1 - La réforme du concours, indépendante de la mastérisation. A l’heure actuelle, la préparation du concours de professeur des écoles (CRPE) ou de professeur du secondaire (Capes) se prépare après après la licence (bac +4). “C’est une année très exigeante du point de vue de l’acquisition des connaissances”, selon Elise Mignot. Dans le nouveau concours du Capes, explique-t-elle, la part des connaissances disciplinaires testées sera réduite. Par exemple, en anglais, il n’y aura plus qu’un tiers à un quart des épreuves qui porteront sur l’anglais (littérature des pays anglophones, civilisation, connaissance de la grammaire…).

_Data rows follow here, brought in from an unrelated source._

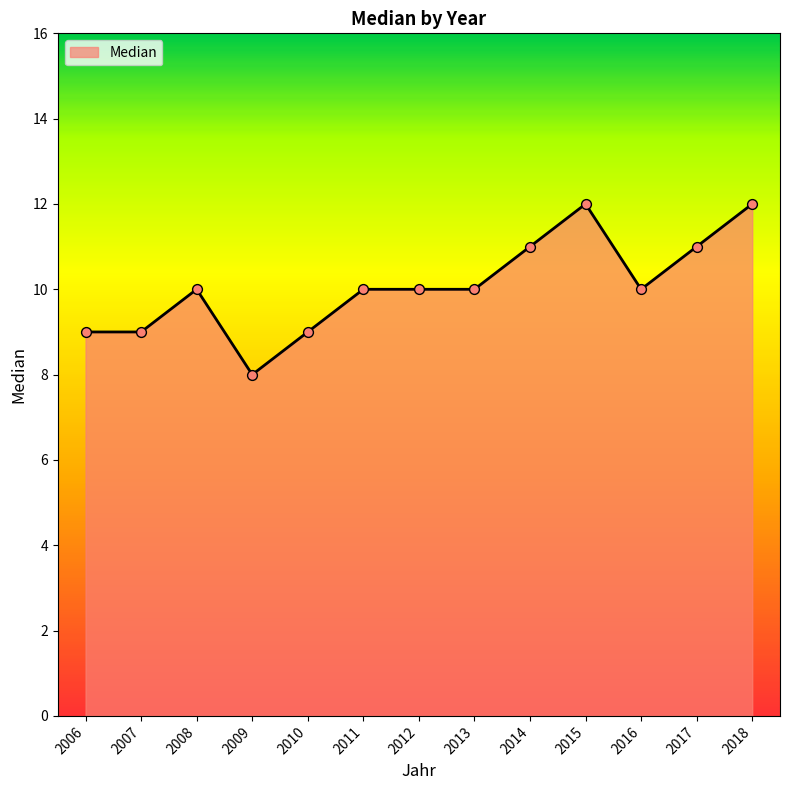

What is the change in value from 2010 to 2013?

+1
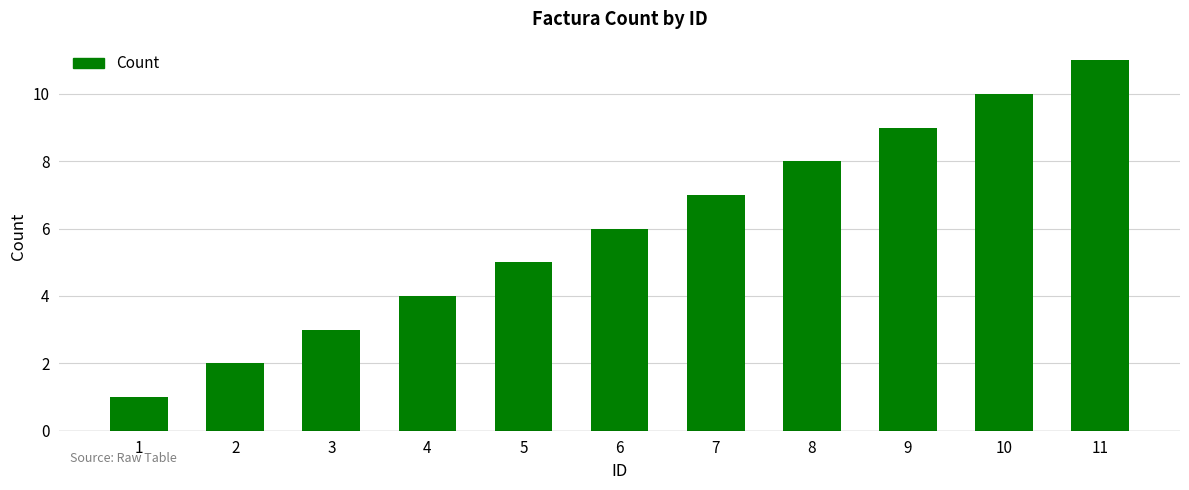

Reading right to left, transcribe all the data shown in this chart.

11	10	9	8	7	6	5	4	3	2	1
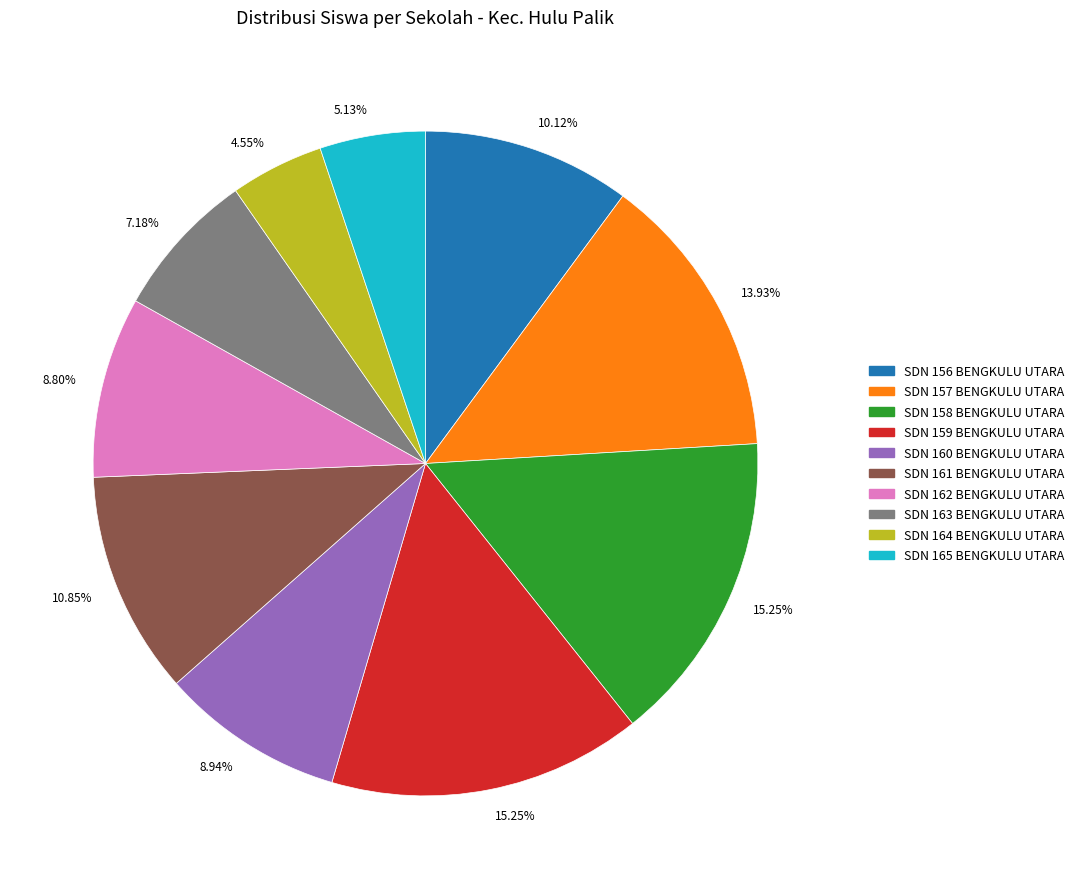

Is there any slice that represents more than half of the pie?

No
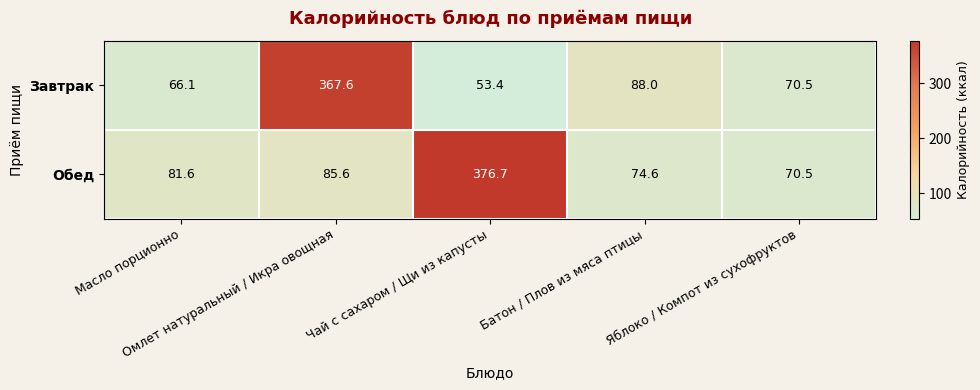

Which series has the largest total across all categories?

Обед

A la place, les étudiants seront testés sur la “didactique”, c’est-à dire la capacité à enseigner, et sur “la connaissance du système éducatif” (qu’est-ce qu’un proviseur, qu’est-ce un CPE, etc.) A l’oral, ajoute-t-elle, il n’y aura plus d’épreuve disciplinaire. “Cela pose un problème particulier pour les langues vivantes ou pour des matières comme la musique car désormais on pourra obtenir son Capes d’anglais sans que personne ne vous ait entendu parler la langue”, souligne la maître de conf’ avant d’ajouter : “Pour nous, ça signifie une baisse du niveau. On n’envisage pas l’enseignant comme quelqu’un qui transmet un savoir mais comme quelqu’un qui vient garder les enfants. C’est choquant pour les enseignants, les enfants et les parents.”

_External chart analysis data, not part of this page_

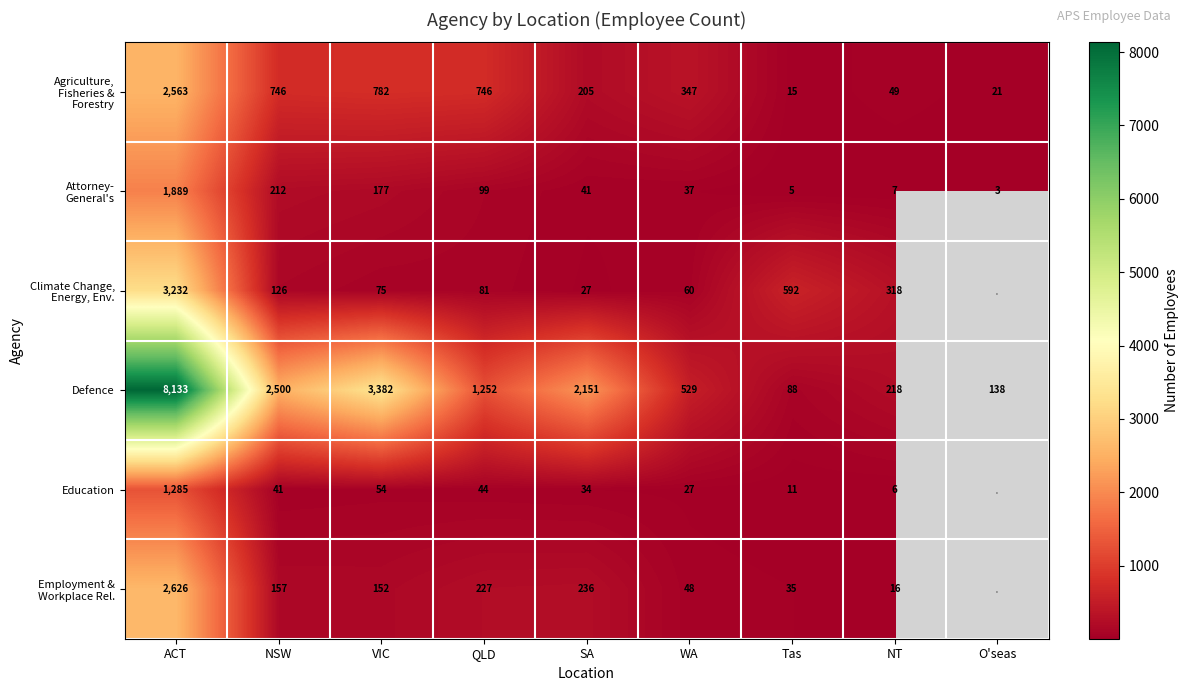

The Defence series shows 288 at WA. True or false?

False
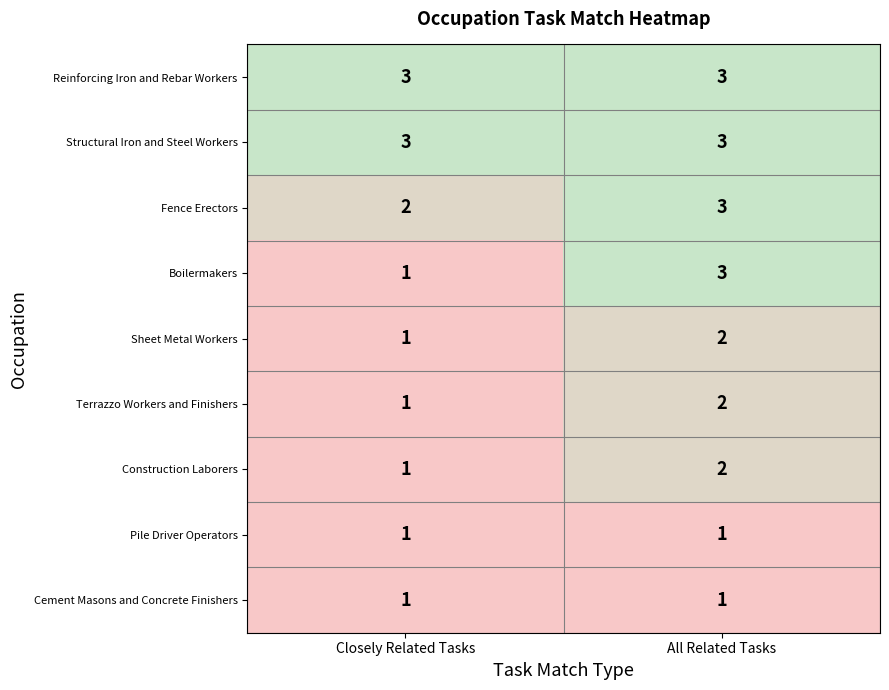

What value does the Reinforcing Iron and Rebar Workers series have at Closely Related Tasks?

3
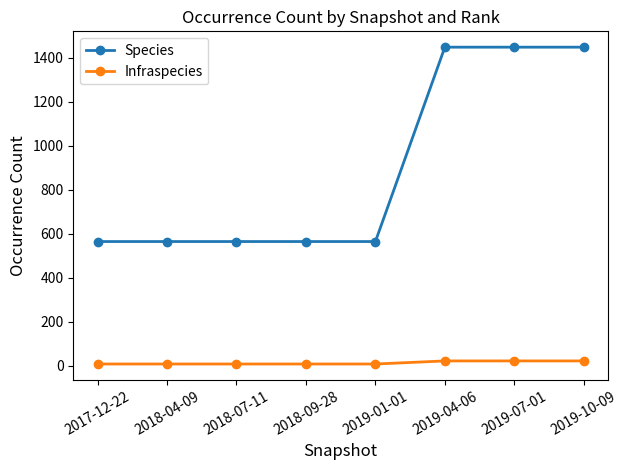

Reading right to left, transcribe all the data shown in this chart.

Species: 2019-10-09=1449	2019-07-01=1449	2019-04-06=1449	2019-01-01=565	2018-09-28=565	2018-07-11=565	2018-04-09=565	2017-12-22=565
Infraspecies: 2019-10-09=22	2019-07-01=22	2019-04-06=22	2019-01-01=8	2018-09-28=8	2018-07-11=8	2018-04-09=8	2017-12-22=8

2 - La mastérisation désigne la création d’un master d’enseignement (bac +5), une filière spécificique dont le débouché est le concours (CRPE ou Capes). Plusieurs cas de figure se posent.
3 - Une question de temps. La réforme de la mastérisation devait initialement être appliquée dès la rentrée 2010. Mais jugeant qu’ils n’adhéraient pas au projet présenté et qu’il était impossible dans un temps si court de se réorganiser, des universités ont refusé de rendre au ministère leurs “maquettes”, c’est-à-dire la présentation de l’organisation du diplôme. Finalement, Xavier Darcos, le ministre de l’éducation, a laissé les concours d’enseignement en l’état pour 2010 tout en confirmant la suppression de l’année en alternance et le lien avec un master. Le problème, c’est que le master ne sera pas créé en 2010 puisque les universiatires n’ont pas rendu leurs maquettes. Pour Elise Mignot, “le ‘pseudo-recul’ de Darcos créé encore plus de confusion qu’au départ”.